I fear that breastfeeding has become one more source of pressure on women, many of whom still fall victim to the Superwoman Syndrome—the unrealistic expectation that we must achieve perfection in every life arena, and that “anything less than perfection is equated with failure.” The widespread use of social media further exacerbates the pressure many women experience to be viewed as perfect. A new term, Breastfeeding Guilt, has been coined to described the profound sense of loss, sadness, and even shame that can result from a disappointing breastfeeding experience. Rather than increasing the pressure on women to breastfeed, we need to further increase society-wide breastfeeding support and services to enable women to reach their personal breastfeeding goals.

Is there a message you want to make sure we are sharing with others?

When I was young, I thought I had to do everything at once.

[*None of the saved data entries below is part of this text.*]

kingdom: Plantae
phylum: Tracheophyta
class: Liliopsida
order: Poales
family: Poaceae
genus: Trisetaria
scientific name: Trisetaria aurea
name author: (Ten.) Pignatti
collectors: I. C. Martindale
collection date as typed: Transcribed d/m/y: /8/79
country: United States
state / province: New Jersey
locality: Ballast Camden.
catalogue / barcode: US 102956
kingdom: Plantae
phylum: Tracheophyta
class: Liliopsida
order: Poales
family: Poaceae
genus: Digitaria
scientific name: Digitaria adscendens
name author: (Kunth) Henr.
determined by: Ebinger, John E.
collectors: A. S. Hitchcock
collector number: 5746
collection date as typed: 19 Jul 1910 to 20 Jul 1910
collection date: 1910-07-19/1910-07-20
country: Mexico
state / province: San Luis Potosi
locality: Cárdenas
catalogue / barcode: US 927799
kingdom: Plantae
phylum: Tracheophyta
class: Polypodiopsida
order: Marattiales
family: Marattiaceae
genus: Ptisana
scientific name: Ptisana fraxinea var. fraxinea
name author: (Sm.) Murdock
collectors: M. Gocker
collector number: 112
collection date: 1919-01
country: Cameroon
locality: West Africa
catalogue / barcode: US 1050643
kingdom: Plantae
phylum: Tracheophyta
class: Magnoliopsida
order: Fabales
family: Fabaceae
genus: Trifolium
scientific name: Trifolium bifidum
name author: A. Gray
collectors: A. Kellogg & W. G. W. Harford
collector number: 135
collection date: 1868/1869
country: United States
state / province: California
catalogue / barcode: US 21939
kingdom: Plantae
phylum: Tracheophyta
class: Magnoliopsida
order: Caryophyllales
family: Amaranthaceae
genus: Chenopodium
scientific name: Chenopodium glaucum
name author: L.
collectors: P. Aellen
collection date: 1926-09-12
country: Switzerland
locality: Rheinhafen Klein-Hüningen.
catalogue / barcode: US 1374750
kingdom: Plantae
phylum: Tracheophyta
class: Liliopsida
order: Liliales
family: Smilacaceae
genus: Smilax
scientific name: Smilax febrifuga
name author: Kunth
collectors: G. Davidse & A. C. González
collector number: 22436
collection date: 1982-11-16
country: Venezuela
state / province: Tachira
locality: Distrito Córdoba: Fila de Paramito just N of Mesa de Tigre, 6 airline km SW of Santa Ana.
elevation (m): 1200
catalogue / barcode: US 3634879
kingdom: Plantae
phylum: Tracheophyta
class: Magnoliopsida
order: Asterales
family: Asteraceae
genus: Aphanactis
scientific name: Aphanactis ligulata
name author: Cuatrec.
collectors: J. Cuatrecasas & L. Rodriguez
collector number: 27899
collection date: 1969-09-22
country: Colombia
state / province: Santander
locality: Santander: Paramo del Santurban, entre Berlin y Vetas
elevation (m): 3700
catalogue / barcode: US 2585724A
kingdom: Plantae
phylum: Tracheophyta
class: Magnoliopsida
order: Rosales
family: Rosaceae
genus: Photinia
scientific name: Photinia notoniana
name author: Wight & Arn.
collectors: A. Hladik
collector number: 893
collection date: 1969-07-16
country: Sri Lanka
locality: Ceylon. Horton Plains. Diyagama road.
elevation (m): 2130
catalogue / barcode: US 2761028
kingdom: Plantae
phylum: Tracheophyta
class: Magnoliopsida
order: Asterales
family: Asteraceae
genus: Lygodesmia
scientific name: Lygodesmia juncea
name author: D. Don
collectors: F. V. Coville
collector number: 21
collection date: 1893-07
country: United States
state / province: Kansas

Now, I have learned the value of doing things more sequentially, and I recognize that there are different seasons of life. Being a mom is an awesome, indeed a sacred, privilege. If I could go back, I would take more time to integrate each baby into our family. I would work part-time, instead of full-time, when my children were young. I would savor more precious moments, and say “no” to the requests of others more often in order to say “yes” to my own priorities. I want to make sure other women are encouraged to live authentically within their personal value system.

Each one of us has unique signature strengths, and it’s important to get in touch with those special, individual attributes. We are richly blessed when we find a way to use those signature strengths in as many life arenas as possible (family, career, community), and in service to something greater than ourselves. In my own journey, it has been an immense privilege to “find a need and fill it” and to be fulfilled in the process. I consider my work with breastfeeding mothers to be integrally linked with “launching families,” with helping new parents navigate such a precarious transition…in a way, giving other mothers what I would have loved to receive as an, often overwhelmed, new mother myself. Looking back, I can say with immense satisfaction, “Hasn’t it been great!?”